Und tatsächlich: Der Gelehrte hatte einen Boten nach dem König schicken lassen, um ihm von seiner Gefangenen zu berichten. Nun, da der Jüngling zurückgekehrt war, kämpften seine treuen Soldaten, die ihm drei Jahre lang durch Himmel und Hölle gefolgt waren, einen verzweifelten Kampf gegen die übermächtigen Krieger des Königs. Schließlich schlachteten der König und seine Soldaten alle ohne Gnade ab. Der Jüngling konnte nur noch zusehen, wie sein Vater ihm seine geliebte Gemahlin raubte.

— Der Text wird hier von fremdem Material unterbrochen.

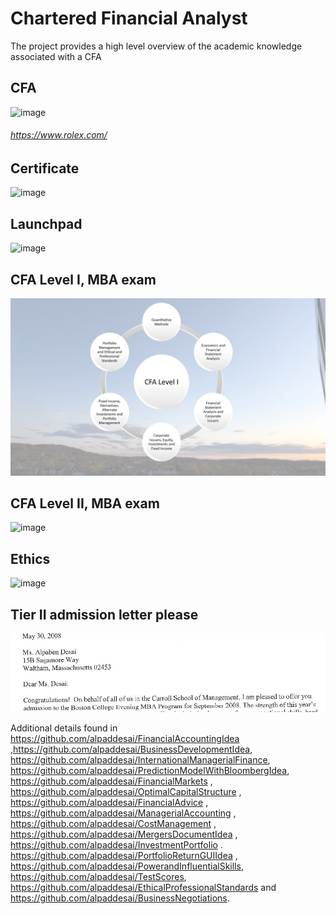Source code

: # Chartered Financial Analyst

The project provides a high level overview of the academic knowledge associated with a CFA

## CFA
![image](CFA.jpg)
###### https://www.rolex.com/

## Certificate
![image](QuantitativeMethods.jpg)

## Launchpad
![image](image_Launchpad.png)

## CFA Level I, MBA exam
![image](CFASlide1.JPG)

## CFA Level II, MBA exam
![image](CFASlide2.JPG)

## Ethics
![image](Ethics.jpg)

## Tier II admission letter please
![image](admissionletter.jpg)

Additional details found in https://github.com/alpaddesai/FinancialAccountingIdea ,https://github.com/alpaddesai/BusinessDevelopmentIdea, https://github.com/alpaddesai/InternationalManagerialFinance, https://github.com/alpaddesai/PredictionModelWithBloombergIdea, https://github.com/alpaddesai/FinancialMarkets , https://github.com/alpaddesai/OptimalCapitalStructure , https://github.com/alpaddesai/FinancialAdvice , https://github.com/alpaddesai/ManagerialAccounting , https://github.com/alpaddesai/CostManagement , https://github.com/alpaddesai/MergersDocumentIdea , https://github.com/alpaddesai/InvestmentPortfolio .  https://github.com/alpaddesai/PortfolioReturnGUIIdea , https://github.com/alpaddesai/PowerandInfluentialSkills, https://github.com/alpaddesai/TestScores, https://github.com/alpaddesai/EthicalProfessionalStandards and https://github.com/alpaddesai/BusinessNegotiations.
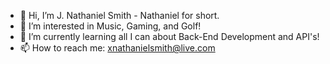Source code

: - 👋 Hi, I’m J. Nathaniel Smith - Nathaniel for short.
- 👀 I’m interested in Music, Gaming, and Golf!
- 🌱 I’m currently learning all I can about Back-End Development and API's!
- 📫 How to reach me: xnathanielsmith@live.com

<!---
jnathaniels/jnathaniels is a ✨ special ✨ repository because its `README.md` (this file) appears on your GitHub profile.
You can click the Preview link to take a look at your changes.
--->
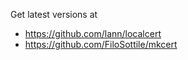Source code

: Get latest versions at 
- https://github.com/lann/localcert
- https://github.com/FiloSottile/mkcert
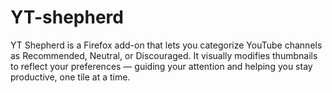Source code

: # YT-shepherd
YT Shepherd is a Firefox add-on that lets you categorize YouTube channels as Recommended, Neutral, or Discouraged. It visually modifies thumbnails to reflect your preferences — guiding your attention and helping you stay productive, one tile at a time.
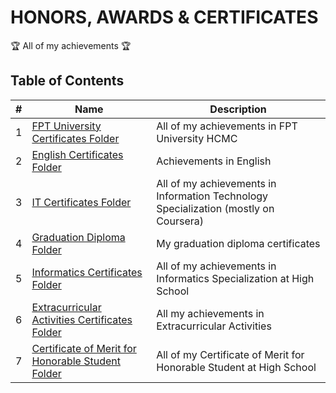 # HONORS, AWARDS & CERTIFICATES

:trophy: All of my achievements :trophy:

## Table of Contents
#| Name | Description 
-| ---- | ----------- 
1| [FPT University Certificates Folder](./1-fpt) | All of my achievements in FPT University HCMC
2| [English Certificates Folder](./2-english) | Achievements in English
3| [IT Certificates Folder](./3-coursera) | All of my achievements in Information Technology Specialization (mostly on Coursera)
4| [Graduation Diploma Folder](./4-graduation) | My graduation diploma certificates
5| [Informatics Certificates Folder](./5-informatics) | All of my achievements in Informatics Specialization at High School
6| [Extracurricular Activities Certificates Folder](./6-extracurricular) | All my achievements in Extracurricular Activities
7| [Certificate of Merit for Honorable Student Folder](./7-honorable-student-highschool) | All of my Certificate of Merit for Honorable Student at High School
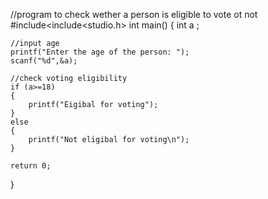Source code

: //program to check wether a person is eligible to vote ot not 
#include<include<studio.h>
int main()
{
	int a ;
	
	//input age
	printf("Enter the age of the person: ");
	scanf("%d",&a);

	//check voting eligibility
	if (a>=18)
	{
		printf("Eigibal for voting");
	}
	else
	{
		printf("Not eligibal for voting\n");
	}	

	return 0;
}
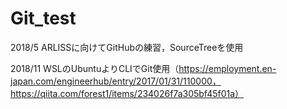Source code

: # Git_test
2018/5 ARLISSに向けてGitHubの練習，SourceTreeを使用

2018/11 WSLのUbuntuよりCLIでGit使用（https://employment.en-japan.com/engineerhub/entry/2017/01/31/110000，https://qiita.com/forest1/items/234026f7a305bf45f01a）
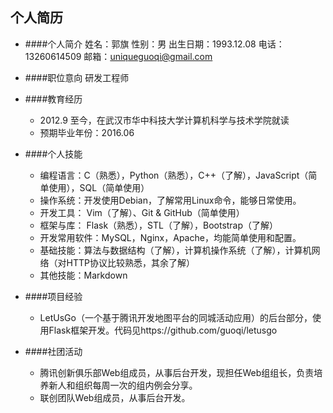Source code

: ## 个人简历
- ####个人简介
姓名：郭旗
性别：男
出生日期：1993.12.08
电话：13260614509
邮箱：uniqueguoqi@gmail.com

- ####职位意向
研发工程师

- ####教育经历
	- 2012.9 至今，在武汉市华中科技大学计算机科学与技术学院就读
	- 预期毕业年份：2016.06

- ####个人技能
	- 编程语言：C（熟悉），Python（熟悉），C++（了解），JavaScript（简单使用），SQL（简单使用）
	- 操作系统：开发使用Debian，了解常用Linux命令，能够日常使用。
	-  开发工具： Vim（了解）、Git & GitHub（简单使用）
	-  框架与库： Flask（熟悉），STL（了解），Bootstrap（了解）
	-  开发常用软件：MySQL，Nginx，Apache，均能简单使用和配置。
	-  基础技能：算法与数据结构（了解），计算机操作系统（了解），计算机网络（对HTTP协议比较熟悉，其余了解）
	-  其他技能：Markdown
	
- ####项目经验
	-	LetUsGo（一个基于腾讯开发地图平台的同城活动应用）的后台部分，使用Flask框架开发。代码见https://github.com/guoqi/letusgo

- ####社团活动
  -  腾讯创新俱乐部Web组成员，从事后台开发，现担任Web组组长，负责培养新人和组织每周一次的组内例会分享。
  -  联创团队Web组成员，从事后台开发。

Er war verzweifelt, denn während sein Vater seine Gemahlin zur Frau nahm, blieb ihm, dem Sohn, nichts mehr. Er wußte nicht, was er tun sollte, ohne Heer. Da kamen je ein Abgesandter der Hunde, der Frösche und der Vögel, und sie sprachen zu ihm: "Wir werden dir helfen, Mensch, der du unsere Sprachen sprichst."
Und so riefen sie alle ihre Artgenossen zusammen, um dem Jüngling zum Schloß seines Vaters zu folgen. Der König war gerade dabei, sich mit der Prinzessin zu vermählen, als mächtige Hunderudel, Froschheere und Vogelschwärme über sein Schloß hereinbrachen und seine Soldaten alle töteten. Da kam der Jüngling dahergeritten und sprach: "Da siehst du, was ich gelernt habe, du bist nicht mehr mein Vater, du bist auch nicht mehr der König." Nahm seine Liebste, setzte sie aufs Pferd und ritt davon, während Hunde, Frösche und Vögel über den Tyrannen herfielen und ihm ewige Qualen bescherten.
Der Jüngling indes ritt mit seiner Geliebten soweit er nur reiten konnte, und sie lebten glücklich bis an ihr Lebensende.